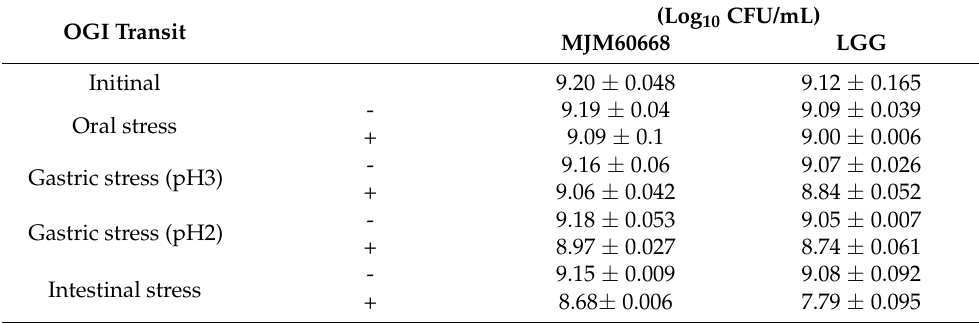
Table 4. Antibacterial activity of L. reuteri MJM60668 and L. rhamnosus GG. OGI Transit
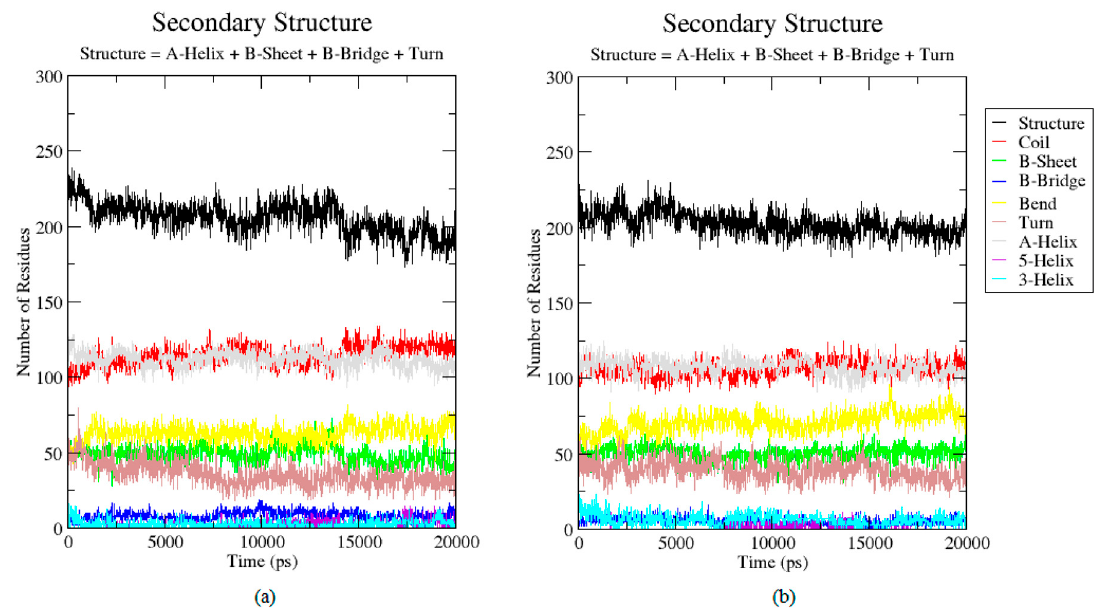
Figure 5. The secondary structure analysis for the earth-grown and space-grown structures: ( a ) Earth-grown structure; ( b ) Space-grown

--

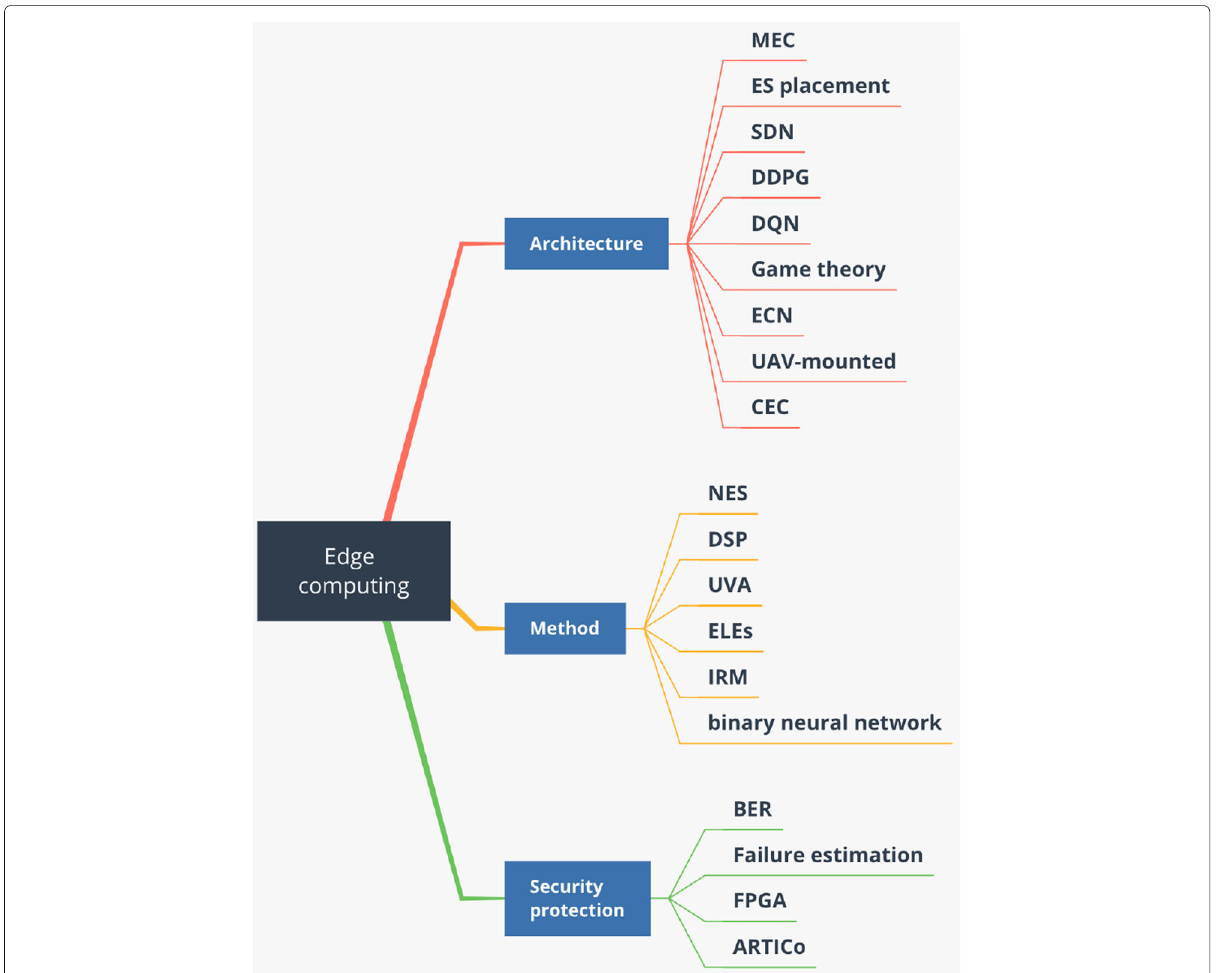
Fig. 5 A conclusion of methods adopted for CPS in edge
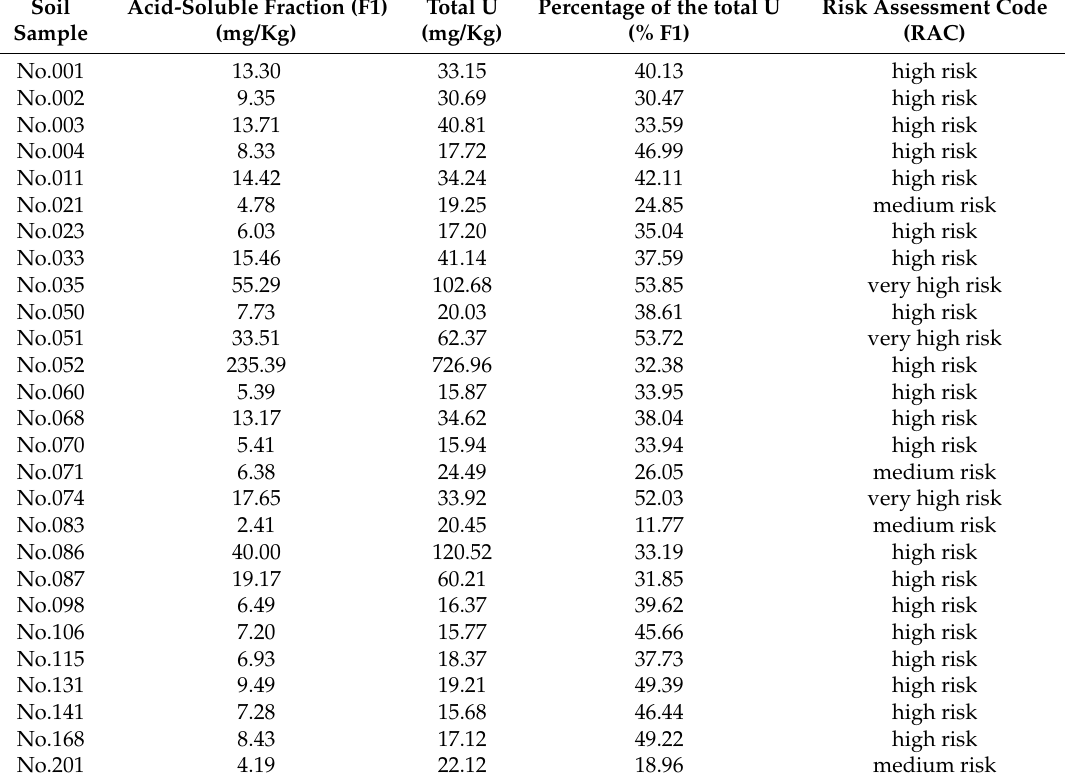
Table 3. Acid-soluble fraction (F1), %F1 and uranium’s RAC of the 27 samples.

* WORK TO COMPLETE
Find out how many lines in the listing contain the string "Table". Give the number alone.

* WORKED SOLUTION
2